Unless the speeches or words are likely to put others in imminent danger, we in America, unlike those in many countries, do not generally imprison citizens for what they say or write. Though some colleges might dismiss or threaten to fire employees — even tenured ones — whose speeches, thoughts or words are repellent, absurd or hurtful, we resist the temptation to do so out of respect for First Amendment rights and academic freedom.

Those same two rights do give all others an open doorway to make their case to eviscerate, emasculate and explode those disgusting, shameful and corrosive words and speeches. First Amendment rights and academic freedom cannot, and should not, provide cover for anyone whose arguments wilt under withering scrutiny, examination and analysis. A sense of professionalism, decency and sensibility should temper one’s presentations or one is likely to be slowed by an awareness that what one stands for must and will be reviewed and responded to by those equally qualified to ensure that those of us not so qualified will benefit from the most robust and informed examination possible.

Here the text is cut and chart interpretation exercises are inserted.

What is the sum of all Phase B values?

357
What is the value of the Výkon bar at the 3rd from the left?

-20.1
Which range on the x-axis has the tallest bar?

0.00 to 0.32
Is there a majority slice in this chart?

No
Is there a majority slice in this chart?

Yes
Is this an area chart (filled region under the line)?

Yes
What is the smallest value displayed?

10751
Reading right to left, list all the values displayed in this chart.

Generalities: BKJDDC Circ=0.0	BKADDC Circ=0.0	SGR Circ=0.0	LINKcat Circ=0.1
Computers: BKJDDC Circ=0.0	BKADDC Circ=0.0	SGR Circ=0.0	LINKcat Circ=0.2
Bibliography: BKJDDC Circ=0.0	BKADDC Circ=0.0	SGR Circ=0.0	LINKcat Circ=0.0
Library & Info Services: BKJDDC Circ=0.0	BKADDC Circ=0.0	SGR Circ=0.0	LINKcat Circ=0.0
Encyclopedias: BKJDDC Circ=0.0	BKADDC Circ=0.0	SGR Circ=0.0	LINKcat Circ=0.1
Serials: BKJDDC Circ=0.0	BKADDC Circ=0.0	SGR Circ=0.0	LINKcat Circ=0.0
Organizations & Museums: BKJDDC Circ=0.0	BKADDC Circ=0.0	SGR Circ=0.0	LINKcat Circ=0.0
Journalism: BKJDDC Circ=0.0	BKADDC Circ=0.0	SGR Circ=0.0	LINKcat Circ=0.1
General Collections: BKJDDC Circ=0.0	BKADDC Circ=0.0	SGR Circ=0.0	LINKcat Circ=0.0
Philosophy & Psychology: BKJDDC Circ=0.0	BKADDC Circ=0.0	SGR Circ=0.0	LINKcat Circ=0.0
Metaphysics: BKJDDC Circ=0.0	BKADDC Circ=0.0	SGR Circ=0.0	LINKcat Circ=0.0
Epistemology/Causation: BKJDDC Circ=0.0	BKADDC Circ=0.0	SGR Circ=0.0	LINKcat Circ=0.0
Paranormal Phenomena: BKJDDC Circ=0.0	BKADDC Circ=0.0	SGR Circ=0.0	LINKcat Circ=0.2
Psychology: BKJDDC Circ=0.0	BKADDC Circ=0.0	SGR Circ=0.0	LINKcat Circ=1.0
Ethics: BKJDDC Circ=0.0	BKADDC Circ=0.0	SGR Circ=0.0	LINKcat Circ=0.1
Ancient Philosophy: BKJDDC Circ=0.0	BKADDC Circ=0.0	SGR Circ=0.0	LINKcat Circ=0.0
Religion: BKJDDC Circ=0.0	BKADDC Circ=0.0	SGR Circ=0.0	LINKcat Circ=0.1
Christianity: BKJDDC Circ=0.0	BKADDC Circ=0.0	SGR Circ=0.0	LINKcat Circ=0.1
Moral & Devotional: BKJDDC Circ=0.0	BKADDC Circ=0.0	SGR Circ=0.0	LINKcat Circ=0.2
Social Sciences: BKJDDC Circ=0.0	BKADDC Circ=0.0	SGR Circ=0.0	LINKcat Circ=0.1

To our visitors, we can boast that no college is more open-minded to and protective of all diverse viewpoints extending from one end of the spectrum to the other. In an earth-scorching pursuit and search, faculty, students and others will expose lies, fallacies and conspiracies. All seek only the truth and full disclosure. Indeed, Oberlin was great in the 19th century and its pioneering spirit and passion for the truth is ablaze today. We can point to the many letters published in the Review and elsewhere since late February on the issue of anti-Semitism that highlight our staunch support of those affected by hurtful words and our respect for the First Amendment and academic freedom.